**Excerpted text**.
============

Oh yikers, I do remember that!  And so many people think it should be "no big deal" to get stranded in Hawaii.  As you and I both know, yeah it is a big deal.  Especially when you have no place to stay, no car, and are supposed to be going home to go back to work. :annoyed:


----------



## nazclk (Sep 25, 2009)

*Stranded in Paradise*

How much luckier could you be, stranded in Hawaii.  Wish it could happen to me sometime


----------



## Luanne (Sep 25, 2009)

nazclk said:


> How much luckier could you be, stranded in Hawaii.  Wish it could happen to me sometime



Think stranded, no hotel, no rental car, no way home.  Yeah, it's a lot of fun.    You spend all of your time trying to find a way home, and a place to stay while you're looking.


----------



## PigsDad (Sep 25, 2009)

I agree -- even being stranded in one of the most beautiful places on earth is still _stranded_.  Not fun for anyone.

Kurt


----------



## UWSurfer (Sep 25, 2009)

============

**Entries provided**.
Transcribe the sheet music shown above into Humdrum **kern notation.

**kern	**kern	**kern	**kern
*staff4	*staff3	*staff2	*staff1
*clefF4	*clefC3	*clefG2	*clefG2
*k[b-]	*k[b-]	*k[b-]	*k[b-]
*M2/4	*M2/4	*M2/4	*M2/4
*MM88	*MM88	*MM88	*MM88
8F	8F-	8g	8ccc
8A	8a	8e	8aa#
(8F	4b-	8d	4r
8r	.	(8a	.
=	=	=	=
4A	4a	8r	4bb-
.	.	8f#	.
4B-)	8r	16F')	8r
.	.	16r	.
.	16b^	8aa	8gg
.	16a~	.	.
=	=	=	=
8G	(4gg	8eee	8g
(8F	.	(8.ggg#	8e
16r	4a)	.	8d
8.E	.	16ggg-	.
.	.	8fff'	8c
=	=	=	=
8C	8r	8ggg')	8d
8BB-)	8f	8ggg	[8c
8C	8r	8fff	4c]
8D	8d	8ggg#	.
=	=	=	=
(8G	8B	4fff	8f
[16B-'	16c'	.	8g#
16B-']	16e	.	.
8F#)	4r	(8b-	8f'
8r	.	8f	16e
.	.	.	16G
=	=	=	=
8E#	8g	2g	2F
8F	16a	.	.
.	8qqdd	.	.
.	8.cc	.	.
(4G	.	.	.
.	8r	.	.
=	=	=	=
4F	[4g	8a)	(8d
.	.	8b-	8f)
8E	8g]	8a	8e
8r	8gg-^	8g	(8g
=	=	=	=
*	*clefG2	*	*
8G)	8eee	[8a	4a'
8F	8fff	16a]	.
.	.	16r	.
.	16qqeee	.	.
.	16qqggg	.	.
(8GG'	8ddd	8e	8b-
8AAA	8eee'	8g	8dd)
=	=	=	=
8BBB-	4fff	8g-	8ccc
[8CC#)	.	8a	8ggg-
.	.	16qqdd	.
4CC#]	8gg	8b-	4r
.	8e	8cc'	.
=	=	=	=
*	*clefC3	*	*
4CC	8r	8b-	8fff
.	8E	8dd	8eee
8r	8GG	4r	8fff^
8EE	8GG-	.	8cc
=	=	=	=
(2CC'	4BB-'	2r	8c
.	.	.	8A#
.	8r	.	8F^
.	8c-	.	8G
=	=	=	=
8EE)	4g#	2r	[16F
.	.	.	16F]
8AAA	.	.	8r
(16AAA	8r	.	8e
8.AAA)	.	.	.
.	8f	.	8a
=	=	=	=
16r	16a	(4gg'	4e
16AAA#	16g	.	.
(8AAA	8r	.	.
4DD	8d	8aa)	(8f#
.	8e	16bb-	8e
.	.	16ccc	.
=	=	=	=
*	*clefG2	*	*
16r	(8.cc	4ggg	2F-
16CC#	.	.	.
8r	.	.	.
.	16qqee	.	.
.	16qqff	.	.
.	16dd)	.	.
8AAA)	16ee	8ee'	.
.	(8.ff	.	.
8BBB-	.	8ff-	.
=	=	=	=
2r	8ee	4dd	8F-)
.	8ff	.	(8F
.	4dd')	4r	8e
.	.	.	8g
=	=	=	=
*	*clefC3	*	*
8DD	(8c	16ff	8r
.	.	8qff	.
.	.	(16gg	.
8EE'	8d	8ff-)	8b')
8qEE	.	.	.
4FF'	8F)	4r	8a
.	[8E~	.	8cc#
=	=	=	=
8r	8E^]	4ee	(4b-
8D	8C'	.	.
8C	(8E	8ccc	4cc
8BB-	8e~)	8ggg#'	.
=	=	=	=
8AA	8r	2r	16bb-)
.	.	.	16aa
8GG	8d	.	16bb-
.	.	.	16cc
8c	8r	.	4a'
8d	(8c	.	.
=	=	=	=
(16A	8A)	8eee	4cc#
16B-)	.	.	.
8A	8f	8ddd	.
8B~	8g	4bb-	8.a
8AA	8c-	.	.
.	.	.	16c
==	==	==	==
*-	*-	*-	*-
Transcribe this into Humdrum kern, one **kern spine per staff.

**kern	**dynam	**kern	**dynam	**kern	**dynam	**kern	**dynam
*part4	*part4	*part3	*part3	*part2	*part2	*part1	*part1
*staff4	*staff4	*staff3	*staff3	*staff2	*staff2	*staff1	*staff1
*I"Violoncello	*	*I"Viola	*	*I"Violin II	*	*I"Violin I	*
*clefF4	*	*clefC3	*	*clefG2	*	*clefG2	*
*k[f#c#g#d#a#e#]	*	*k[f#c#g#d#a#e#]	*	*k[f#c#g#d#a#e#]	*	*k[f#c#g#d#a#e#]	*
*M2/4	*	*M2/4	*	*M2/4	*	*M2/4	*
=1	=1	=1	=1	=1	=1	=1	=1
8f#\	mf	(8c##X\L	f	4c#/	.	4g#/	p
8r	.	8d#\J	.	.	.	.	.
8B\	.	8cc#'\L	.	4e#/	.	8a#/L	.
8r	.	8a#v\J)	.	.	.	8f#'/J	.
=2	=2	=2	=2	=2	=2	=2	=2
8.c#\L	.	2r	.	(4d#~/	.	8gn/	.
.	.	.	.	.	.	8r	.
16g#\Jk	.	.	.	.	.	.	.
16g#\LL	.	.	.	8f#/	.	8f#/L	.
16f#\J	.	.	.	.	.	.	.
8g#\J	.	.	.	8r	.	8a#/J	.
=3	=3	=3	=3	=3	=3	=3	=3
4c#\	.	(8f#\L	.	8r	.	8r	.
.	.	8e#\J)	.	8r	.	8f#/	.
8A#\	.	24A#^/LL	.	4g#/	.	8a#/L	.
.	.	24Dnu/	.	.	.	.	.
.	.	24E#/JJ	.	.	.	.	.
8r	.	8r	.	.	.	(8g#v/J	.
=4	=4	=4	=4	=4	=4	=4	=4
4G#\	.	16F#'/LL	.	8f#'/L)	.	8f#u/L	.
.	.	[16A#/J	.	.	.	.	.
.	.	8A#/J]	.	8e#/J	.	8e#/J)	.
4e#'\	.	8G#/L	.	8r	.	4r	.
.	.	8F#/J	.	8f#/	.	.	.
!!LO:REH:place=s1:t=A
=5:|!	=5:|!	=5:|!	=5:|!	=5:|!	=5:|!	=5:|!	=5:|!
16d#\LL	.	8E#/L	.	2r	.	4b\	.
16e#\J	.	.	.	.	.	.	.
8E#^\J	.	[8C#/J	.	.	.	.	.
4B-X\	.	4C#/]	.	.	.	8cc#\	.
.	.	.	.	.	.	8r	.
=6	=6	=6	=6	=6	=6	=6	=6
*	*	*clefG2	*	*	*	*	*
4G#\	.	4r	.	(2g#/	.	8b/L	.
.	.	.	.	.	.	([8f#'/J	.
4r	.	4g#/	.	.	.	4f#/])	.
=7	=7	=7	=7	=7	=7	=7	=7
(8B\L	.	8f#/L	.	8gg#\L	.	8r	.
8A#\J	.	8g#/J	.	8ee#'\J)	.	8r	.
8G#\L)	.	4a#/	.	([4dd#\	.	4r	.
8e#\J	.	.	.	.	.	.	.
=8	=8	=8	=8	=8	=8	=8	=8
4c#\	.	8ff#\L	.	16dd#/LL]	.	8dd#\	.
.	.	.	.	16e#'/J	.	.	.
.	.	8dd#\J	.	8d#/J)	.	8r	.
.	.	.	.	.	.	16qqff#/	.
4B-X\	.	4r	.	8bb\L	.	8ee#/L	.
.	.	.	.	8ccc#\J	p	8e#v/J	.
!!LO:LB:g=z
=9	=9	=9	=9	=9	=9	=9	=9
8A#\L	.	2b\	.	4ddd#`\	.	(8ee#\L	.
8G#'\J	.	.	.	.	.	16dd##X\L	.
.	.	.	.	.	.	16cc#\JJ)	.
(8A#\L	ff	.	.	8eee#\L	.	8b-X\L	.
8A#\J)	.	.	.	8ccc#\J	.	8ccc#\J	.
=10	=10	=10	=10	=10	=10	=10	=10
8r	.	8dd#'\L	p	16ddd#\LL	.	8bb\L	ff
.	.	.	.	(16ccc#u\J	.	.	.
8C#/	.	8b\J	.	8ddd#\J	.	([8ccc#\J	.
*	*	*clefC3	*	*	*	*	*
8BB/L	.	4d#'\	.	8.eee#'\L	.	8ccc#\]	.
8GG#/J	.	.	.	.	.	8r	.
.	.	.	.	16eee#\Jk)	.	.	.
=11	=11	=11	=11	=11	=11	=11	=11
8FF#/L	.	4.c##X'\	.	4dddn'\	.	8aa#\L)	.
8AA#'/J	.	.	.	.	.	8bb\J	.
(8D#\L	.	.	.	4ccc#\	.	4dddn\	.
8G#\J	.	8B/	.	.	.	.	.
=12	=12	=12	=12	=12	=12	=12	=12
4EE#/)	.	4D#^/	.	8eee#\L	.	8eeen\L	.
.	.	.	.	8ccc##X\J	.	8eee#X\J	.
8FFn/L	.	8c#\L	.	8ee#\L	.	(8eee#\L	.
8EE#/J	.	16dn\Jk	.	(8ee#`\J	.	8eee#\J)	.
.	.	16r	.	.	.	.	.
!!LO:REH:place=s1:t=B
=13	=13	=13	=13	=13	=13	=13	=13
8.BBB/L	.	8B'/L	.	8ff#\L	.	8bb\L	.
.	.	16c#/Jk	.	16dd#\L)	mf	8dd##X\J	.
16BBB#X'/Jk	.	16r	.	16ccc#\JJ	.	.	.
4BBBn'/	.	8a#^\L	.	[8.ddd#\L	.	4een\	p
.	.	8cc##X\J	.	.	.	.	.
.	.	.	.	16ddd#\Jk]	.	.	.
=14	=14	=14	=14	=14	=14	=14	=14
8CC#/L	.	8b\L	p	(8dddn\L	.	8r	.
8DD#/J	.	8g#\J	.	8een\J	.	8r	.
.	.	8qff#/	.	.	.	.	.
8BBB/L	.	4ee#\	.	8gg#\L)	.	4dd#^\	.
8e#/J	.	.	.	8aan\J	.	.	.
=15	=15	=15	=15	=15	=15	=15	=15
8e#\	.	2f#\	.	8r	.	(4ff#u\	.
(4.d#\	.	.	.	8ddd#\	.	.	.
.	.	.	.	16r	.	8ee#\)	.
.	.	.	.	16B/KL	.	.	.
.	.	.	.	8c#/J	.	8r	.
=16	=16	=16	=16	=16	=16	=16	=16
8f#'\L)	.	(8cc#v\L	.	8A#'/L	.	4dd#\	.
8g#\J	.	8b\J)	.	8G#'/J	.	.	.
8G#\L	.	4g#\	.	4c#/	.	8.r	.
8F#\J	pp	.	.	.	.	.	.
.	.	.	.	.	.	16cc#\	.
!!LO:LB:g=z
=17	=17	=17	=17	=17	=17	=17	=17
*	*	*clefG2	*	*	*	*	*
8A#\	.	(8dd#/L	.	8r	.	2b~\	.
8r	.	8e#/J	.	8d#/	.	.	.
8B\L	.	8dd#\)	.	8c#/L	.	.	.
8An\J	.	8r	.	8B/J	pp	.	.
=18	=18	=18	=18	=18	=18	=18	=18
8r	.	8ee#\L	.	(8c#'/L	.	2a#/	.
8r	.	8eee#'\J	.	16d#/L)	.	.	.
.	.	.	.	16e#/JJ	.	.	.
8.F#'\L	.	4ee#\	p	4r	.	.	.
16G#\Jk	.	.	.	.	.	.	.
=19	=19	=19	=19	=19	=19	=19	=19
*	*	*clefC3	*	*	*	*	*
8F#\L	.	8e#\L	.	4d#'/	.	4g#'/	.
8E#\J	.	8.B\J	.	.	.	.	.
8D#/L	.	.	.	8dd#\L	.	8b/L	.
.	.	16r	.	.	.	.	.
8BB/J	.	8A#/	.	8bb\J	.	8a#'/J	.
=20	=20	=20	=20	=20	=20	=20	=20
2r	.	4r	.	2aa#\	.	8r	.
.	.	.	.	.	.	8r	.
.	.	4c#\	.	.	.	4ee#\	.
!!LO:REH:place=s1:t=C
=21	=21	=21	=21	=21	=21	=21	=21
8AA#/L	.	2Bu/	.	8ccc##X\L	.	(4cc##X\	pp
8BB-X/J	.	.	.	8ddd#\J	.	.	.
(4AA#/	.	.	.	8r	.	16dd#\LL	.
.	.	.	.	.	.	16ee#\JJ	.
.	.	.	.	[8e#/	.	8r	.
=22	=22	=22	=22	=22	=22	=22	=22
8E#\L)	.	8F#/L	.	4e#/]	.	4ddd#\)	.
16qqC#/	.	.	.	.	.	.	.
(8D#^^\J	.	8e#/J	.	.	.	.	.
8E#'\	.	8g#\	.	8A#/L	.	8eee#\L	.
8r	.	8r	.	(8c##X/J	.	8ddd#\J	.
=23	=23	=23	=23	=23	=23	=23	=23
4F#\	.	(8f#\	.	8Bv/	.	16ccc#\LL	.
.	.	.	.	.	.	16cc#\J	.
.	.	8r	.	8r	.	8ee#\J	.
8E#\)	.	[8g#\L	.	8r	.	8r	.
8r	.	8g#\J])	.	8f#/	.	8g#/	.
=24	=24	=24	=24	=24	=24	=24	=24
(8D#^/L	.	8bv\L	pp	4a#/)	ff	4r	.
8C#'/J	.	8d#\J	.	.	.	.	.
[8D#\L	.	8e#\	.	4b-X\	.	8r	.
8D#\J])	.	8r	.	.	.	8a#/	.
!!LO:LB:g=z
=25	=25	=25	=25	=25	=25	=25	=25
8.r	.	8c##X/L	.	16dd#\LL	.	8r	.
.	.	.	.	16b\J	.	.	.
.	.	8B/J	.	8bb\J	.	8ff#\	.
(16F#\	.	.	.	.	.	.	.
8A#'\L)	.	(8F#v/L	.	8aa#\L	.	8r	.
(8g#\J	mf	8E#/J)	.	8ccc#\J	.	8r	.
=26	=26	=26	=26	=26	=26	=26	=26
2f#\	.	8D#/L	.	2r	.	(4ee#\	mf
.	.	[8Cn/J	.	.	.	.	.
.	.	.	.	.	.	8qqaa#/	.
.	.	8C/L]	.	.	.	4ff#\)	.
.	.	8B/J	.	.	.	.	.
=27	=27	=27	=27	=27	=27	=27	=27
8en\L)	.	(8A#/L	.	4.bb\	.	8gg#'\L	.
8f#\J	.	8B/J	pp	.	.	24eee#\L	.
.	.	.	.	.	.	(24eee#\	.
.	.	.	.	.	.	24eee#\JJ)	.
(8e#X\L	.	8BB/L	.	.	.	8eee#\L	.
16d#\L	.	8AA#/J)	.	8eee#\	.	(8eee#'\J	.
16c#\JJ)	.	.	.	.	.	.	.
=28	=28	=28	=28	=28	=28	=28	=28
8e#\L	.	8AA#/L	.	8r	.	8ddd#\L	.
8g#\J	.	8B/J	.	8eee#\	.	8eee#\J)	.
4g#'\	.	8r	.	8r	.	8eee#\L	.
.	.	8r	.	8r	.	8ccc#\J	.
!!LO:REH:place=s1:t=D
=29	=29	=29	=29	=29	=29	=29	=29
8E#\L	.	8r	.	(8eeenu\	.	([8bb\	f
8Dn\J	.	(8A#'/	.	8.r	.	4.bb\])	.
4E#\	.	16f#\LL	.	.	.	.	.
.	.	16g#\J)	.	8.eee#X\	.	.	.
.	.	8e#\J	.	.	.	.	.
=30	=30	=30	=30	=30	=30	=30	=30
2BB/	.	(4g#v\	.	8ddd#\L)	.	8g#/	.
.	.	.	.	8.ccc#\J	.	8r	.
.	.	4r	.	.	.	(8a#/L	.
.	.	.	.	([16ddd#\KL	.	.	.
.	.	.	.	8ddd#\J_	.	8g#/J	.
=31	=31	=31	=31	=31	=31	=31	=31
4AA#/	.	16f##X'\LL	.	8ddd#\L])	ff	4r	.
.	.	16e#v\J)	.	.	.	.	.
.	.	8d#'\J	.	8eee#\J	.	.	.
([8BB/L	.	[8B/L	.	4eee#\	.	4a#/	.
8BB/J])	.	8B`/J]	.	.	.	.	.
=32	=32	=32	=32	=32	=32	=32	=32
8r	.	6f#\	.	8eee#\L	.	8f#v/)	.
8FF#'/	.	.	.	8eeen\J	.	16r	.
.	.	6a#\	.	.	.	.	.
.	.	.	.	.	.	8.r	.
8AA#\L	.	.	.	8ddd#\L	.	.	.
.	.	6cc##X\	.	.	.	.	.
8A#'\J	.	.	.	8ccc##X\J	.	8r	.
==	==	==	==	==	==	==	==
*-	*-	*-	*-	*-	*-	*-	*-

============

**Instruction**. From the forum thread above about being stranded in Hawaii, print word for word the passage that opens with the words "## PigsDad (Sep" and closes with "UWSurfer (Sep 25, 2009)".

**In response**.
## PigsDad (Sep 25, 2009)

I agree -- even being stranded in one of the most beautiful places on earth is still _stranded_.  Not fun for anyone.

Kurt


----------



## UWSurfer (Sep 25, 2009)